::: Data shown
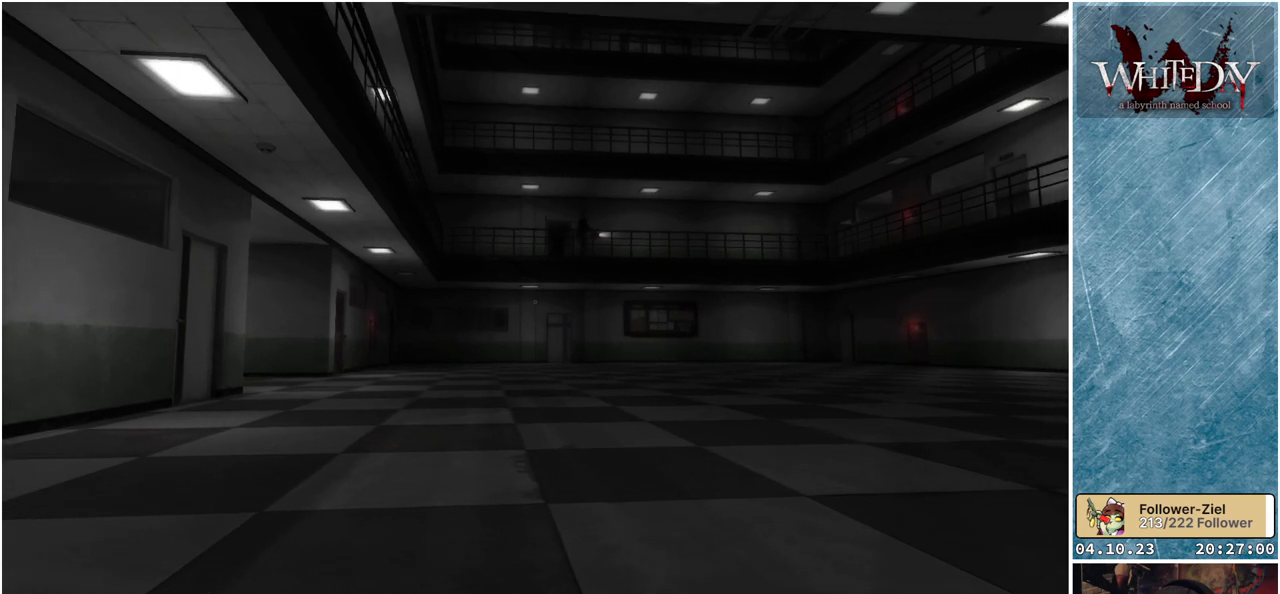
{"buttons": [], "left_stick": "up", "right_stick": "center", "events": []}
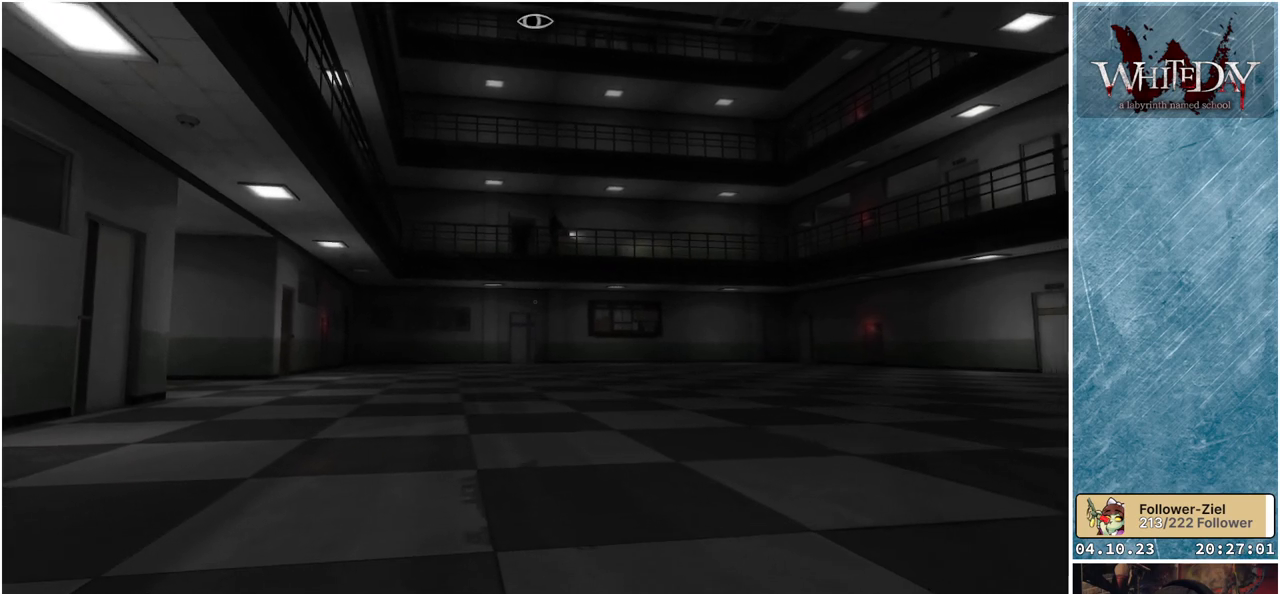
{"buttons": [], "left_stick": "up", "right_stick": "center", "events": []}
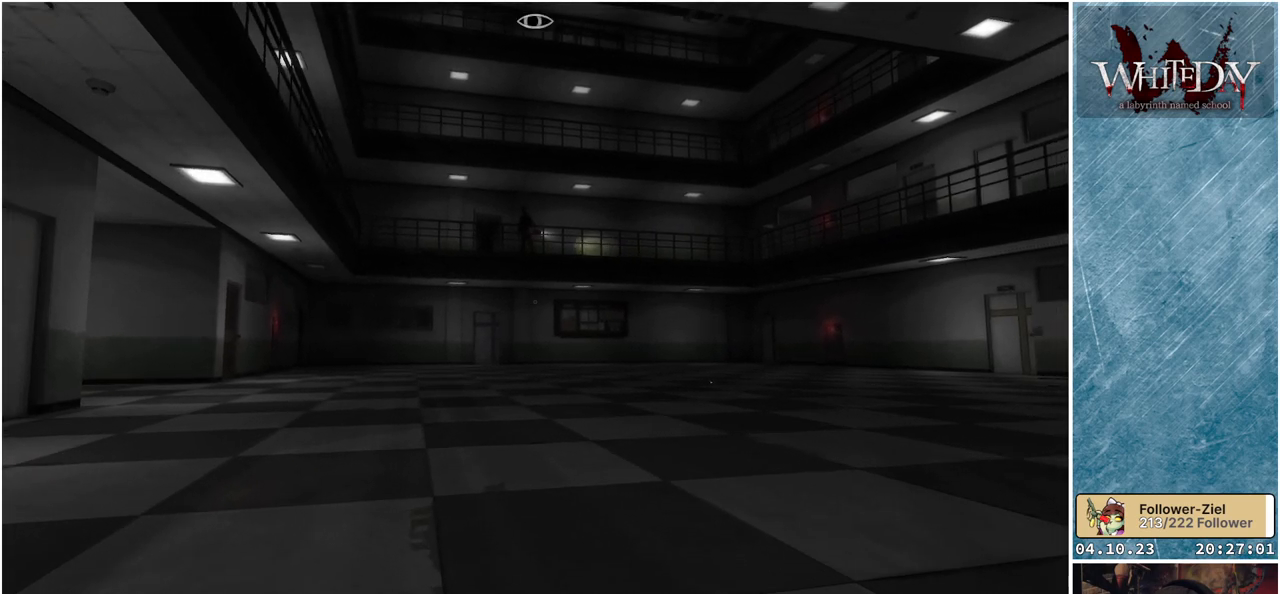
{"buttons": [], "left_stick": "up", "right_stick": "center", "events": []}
::::::
How to complete this task:
Quote the full listing above word for word; exclude every picture from the copy.

Problem solution:
{"buttons": [], "left_stick": "up", "right_stick": "center", "events": []}
{"buttons": [], "left_stick": "up", "right_stick": "center", "events": []}
{"buttons": [], "left_stick": "up", "right_stick": "center", "events": []}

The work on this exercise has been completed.